We were reflecting on the Centennial Anniversary of the City of Robstown and about the conversion of prairie grasslands and running mesquite country into farmland. Mr. Dugger commented that on one of his farms is a barn that had been built by one of the original farming families to settle in the Robstown area.

He had been told that the family had built that barn as soon as they settled on the property and lived in it until they harvested their first crop. Then they began constructing their home.

That old wooden barn was stoutly built. Granted, it has had some repairs over the years. But it is amazing how it has survived numerous tropical storms and hurricanes. If that old barm could talk, I am sure it would have some very interesting history lessons to share. That old barn might also remind us of more droughts that have occurred during the past century than we care to remember.

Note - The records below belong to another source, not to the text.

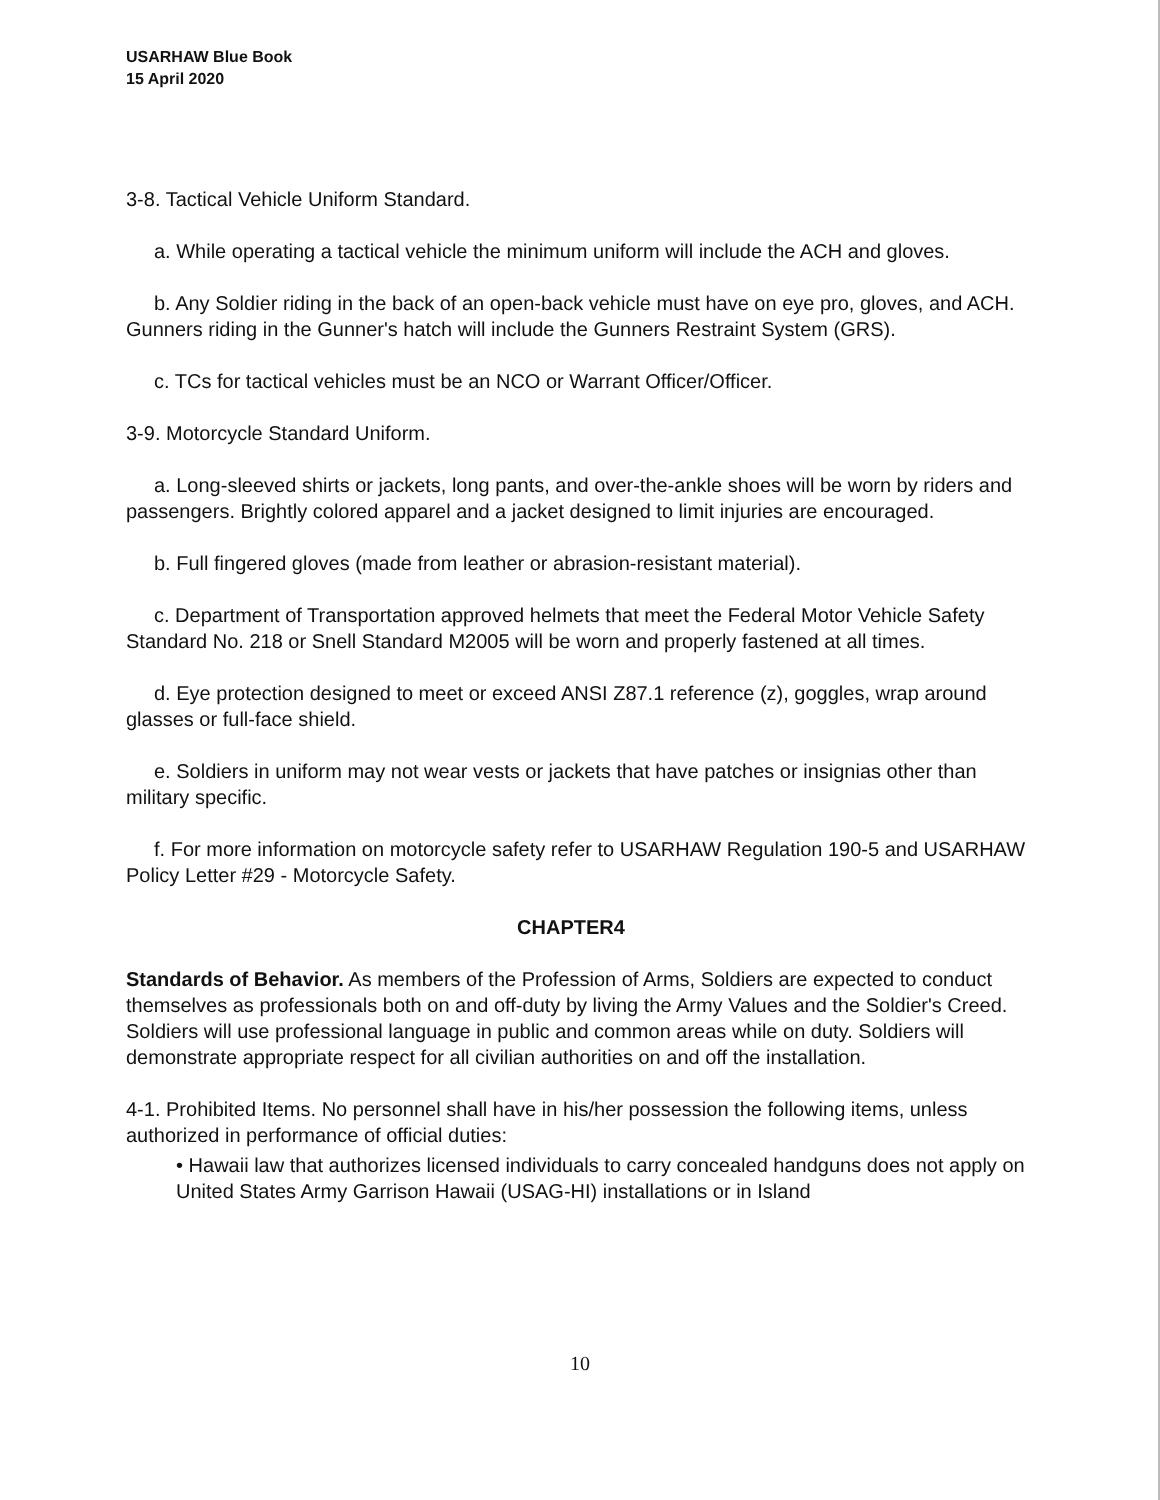USARHAW Blue Book
15 April 2020
3-8. Tactical Vehicle Uniform Standard.
a. While operating a tactical vehicle the minimum uniform will include the ACH and gloves.
b. Any Soldier riding in the back of an open-back vehicle must have on eye pro, gloves, and ACH. Gunners riding in the Gunner's hatch will include the Gunners Restraint System (GRS).
c. TCs for tactical vehicles must be an NCO or Warrant Officer/Officer.
3-9. Motorcycle Standard Uniform.
a. Long-sleeved shirts or jackets, long pants, and over-the-ankle shoes will be worn by riders and passengers. Brightly colored apparel and a jacket designed to limit injuries are encouraged.
b. Full fingered gloves (made from leather or abrasion-resistant material).
c. Department of Transportation approved helmets that meet the Federal Motor Vehicle Safety Standard No. 218 or Snell Standard M2005 will be worn and properly fastened at all times.
d. Eye protection designed to meet or exceed ANSI Z87.1 reference (z), goggles, wrap around glasses or full-face shield.
e. Soldiers in uniform may not wear vests or jackets that have patches or insignias other than military specific.
f. For more information on motorcycle safety refer to USARHAW Regulation 190-5 and USARHAW Policy Letter #29 - Motorcycle Safety.
CHAPTER4
Standards of Behavior. As members of the Profession of Arms, Soldiers are expected to conduct themselves as professionals both on and off-duty by living the Army Values and the Soldier's Creed. Soldiers will use professional language in public and common areas while on duty. Soldiers will demonstrate appropriate respect for all civilian authorities on and off the installation.
4-1. Prohibited Items. No personnel shall have in his/her possession the following items, unless authorized in performance of official duties:
• Hawaii law that authorizes licensed individuals to carry concealed handguns does not apply on United States Army Garrison Hawaii (USAG-HI) installations or in Island
10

So much has changed in the 100 years since Robert Driscoll decided to divide his portion of the Driscoll Ranch near the crossroads of the Missouri Pacific and Texas-Mexican railways. Mr. Driscoll and ranchers to the south needed the railway to ship their cattle to market.

The introduction of barbed wire had fenced off the open range and halted the cattle trail drives. By selling land they hoped to attract farm families in search of fertile soil to settle in the southern part of Texas, once know as the "Wild Horse Desert". The goal was to create more business for the railroads.

Today, same land remains highly productive thanks to the stewardship of folks like Lin Dugger and the generations of farmers and ranchers that came before him. But much has changed in the past hundred years. That same piece of farmland can now be plowed in a matter of hours with a 250 to 300 horsepower tractor, instead of weeks, when teams of horses and mules pulled the plows. Just within the past decade, satellite beams provide real-time global position data that allows computer-controlled auto-steering on specially equipped tractors.

The farming technology that has evolved in the past decade was not even imaginable for those early farmers who settled in the Coastal Bend a century ago. Back then, they could only dream of getting a steam powered tractor to help up-root those pesky running mesquite bushes.

And how about those pesky mesquite bushes? They continue to stand the test of time in South Texas just as they did a century ago.

As far as hurricanes go, we continue to be better informed about their strength and speed, but they continue to have a mind of their own just as they did a century ago.